An analysis by the research arm of the Iranian Parliament in late January revealed that the negative growth in the property market will persist all the way to the end of the current fiscal year in March 2018.
“A look at statistics released by the Central Bank of Iran and the Statistical Center of Iran shows that the housing sector slipped into recession from March 20, 2012, and experienced negative growth rates ever since,” read the report by Majlis Research Center.
According to Financial Tribune, it added that this recession has persisted through 2015-16 and predictions show it will continue until the end of the year to March 20, 2018, implying that the housing sector’s slump has turned into a five-year downturn.
Speaking at a meeting on Resistance Economy in Markazi Province on Thursday, Tayyebnia said reducing the budget’s dependency on oil is a major component of guidelines set by the Leader Ayatollah Seyyed Ali Khamenei, based on which the government undertook measures that led to a non-oil trade surplus in the past two years.
Noting that there was a time when the share of oil in annual budgets was more than 80%, he said that last year, from a total of 2.8 quadrillion rials ($74.6 billion) of the budget expenses, about 1.13 quadrillion rials ($30.13 billion) were generated through tax revenues.
Tayyebnia referred to the previous fiscal year as “exemplary” in that the inflation rate was lowered to single digits for the first time after more than two decades and an 11% economic growth was registered, “although it is obvious that a portion of this growth occurred on the back of higher oil production”.

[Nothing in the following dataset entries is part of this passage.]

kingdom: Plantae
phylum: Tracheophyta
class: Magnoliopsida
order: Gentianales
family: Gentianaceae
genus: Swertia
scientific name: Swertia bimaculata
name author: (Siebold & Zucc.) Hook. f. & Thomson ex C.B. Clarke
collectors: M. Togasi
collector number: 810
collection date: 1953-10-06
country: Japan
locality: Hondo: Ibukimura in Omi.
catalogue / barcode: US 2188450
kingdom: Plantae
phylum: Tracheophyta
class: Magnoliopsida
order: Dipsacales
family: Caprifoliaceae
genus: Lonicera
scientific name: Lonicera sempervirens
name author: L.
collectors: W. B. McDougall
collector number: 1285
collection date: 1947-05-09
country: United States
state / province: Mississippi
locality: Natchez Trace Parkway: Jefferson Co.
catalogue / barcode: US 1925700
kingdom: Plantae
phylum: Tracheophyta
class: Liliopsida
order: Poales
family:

The minister blamed the previous administration of Mahmoud Ahmadinejad for increasing the country’s dependence on the oil sector in the face of ramped up economic sanctions instead of striving to promote economic resilience.
Tayyebnia implied that the fact that the government and the country were so deeply relying on oil revenues, was one of the factors prompting foreign powers to impose “the harshest sanctions in history on Iran” and they did this knowing how it could play havoc on the economy.
“Sometimes our historical memory is poor,” he said, stressing that it must be assessed how “that historic consensus formed against our country” and what actions directed even the Iranian allies not to protest sanctions against the country.
On July 14, 2015, the P5+1 (China, France, Russia, the United Kingdom and the United States, plus Germany), the European Union and Iran agreed to a Joint Comprehensive Plan of Action that was implemented on January 16, 2016, effectively beginning the process of sanctions’ removal.
Tayyebnia ended on a more positive note by saying that macroeconomic factors are in a good shape.
“Iran has improved its international ranking in ease of doing business by 32 points while bettering its other indicators, namely transparency, innovation, job creation and development,” he said.